Another prior art approach to detecting faults in rotating machine elements is that disclosed in U.S. Pat. No. 4,007,630 to Noda. Noda describes a device for detecting damage to rotators, such as ball bearings. Mechanical oscillation is converted into an electric signal, and the peak values of this electric signal are detected, retained for a period of time, and reset to zero. The output signal is fed into a smoothing integrator to extract a mean value from which the presence of a rotator fault is determined.
In U.S. Pat. No. 4,931,949 to Hernandez et al., a gear defect analyzing system is disclosed. Signals from an accelerometer and a shaft encoder pass through full wave rectifiers and low pass filters in order to extract the amplitude envelope, which is then converted to a digital signal for analysis by a microcomputer. A Top-Dead-Center pulse (once per shaft revolution pulse) is added to ensure that an encoder pulse was not missed. Time history analysis is performed on the signal, and tooth-to-tooth interaction is recorded until the pattern begins to repeat. Subsequent recordings are averaged with respect to previous records to produce a unique pattern to identify which tooth-to-tooth interaction is likely to involve defective teeth.
A consideration which the prior art fails to account for involves the trade-off that exists between the required sampling rate of a vibration signal and the time record length. Generally, an impact or other event of interest will generate a signal which lasts for only a few milliseconds at best. As a result, the envelope of this signal will only be present for a few milliseconds, typically 5 to 10. A minimum sampling rate in the ten to fifty thousand samples per second range must be employed to capture an event of such short duration, and a typical time record could demand a system capable of storing up to 3,000,000 samples. With a large computer, records of this size can be dealt with, but large computers are generally not very portable and are difficult to use in a typical industrial setting where many machines are periodically monitored for faults.
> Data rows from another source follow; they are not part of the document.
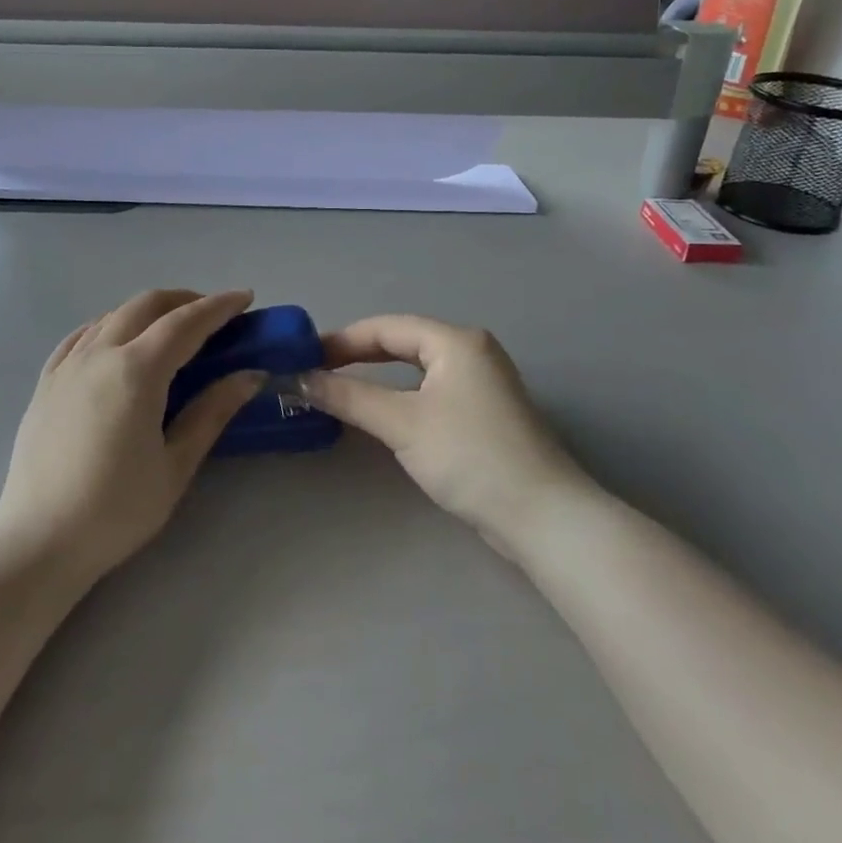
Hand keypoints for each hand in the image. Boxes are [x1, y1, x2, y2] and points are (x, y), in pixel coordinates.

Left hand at [0, 289, 263, 582]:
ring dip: (147, 311)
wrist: (39, 541)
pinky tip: (117, 341)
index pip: (185, 323)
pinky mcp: (46, 383)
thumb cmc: (116, 509)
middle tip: (212, 315)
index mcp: (136, 371)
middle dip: (184, 300)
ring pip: (112, 315)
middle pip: (146, 306)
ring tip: (171, 328)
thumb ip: (212, 412)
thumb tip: (250, 375)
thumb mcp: (175, 465)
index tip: (245, 298)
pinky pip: (81, 336)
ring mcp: (67, 366)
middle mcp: (99, 354)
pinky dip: (109, 326)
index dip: (219, 307)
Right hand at [300, 315, 590, 548]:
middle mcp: (471, 351)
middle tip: (315, 370)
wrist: (541, 516)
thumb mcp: (402, 423)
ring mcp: (481, 382)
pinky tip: (379, 410)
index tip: (303, 357)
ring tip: (338, 386)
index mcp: (455, 341)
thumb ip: (349, 396)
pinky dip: (399, 394)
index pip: (386, 327)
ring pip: (416, 367)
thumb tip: (300, 379)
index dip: (341, 339)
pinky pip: (430, 389)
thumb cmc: (469, 456)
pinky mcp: (484, 412)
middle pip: (402, 342)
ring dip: (377, 375)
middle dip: (357, 354)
In addition, typical field portable data collectors/analyzers are incapable of handling extremely large time records. Therefore, there is a need for a highly portable fault detection system that is capable of employing existing field portable data collectors while ensuring that events of interest are captured within the time record.
Variations in gear ratios due to "slop" in the gear train are another impediment to accurate vibration analysis. If one is attempting to analyze a rotating element that is buried within a gearbox, it is known to use a shaft speed indicator signal, or tachometer signal, from another shaft in the gear train that is easily accessible and then multiply or divide that tachometer signal by the gear ratio to arrive at a corrected speed representative of the rotating element under analysis. However, there is often considerable slack or slop in most gear trains, and this slop will cause errors in the tachometer signal which will introduce errors when the tachometer signal is synchronously averaged with a vibration signal. This error is particularly amplified where the shaft being monitored by the tachometer is a relatively slowly rotating shaft, and the gear of interest is rotating at a relatively high frequency. In such a case, it is likely that the averaging will totally eliminate the frequencies of interest because the tachometer signal will not be properly synchronized with the high speed gear. Adding to this problem is the natural high frequency signals that are produced by impacting gear teeth. These-high frequency impact signals are the most telling of a cracked tooth, but their high frequency makes them most susceptible to being averaged out during synchronous averaging should the tachometer signal be slightly asynchronous.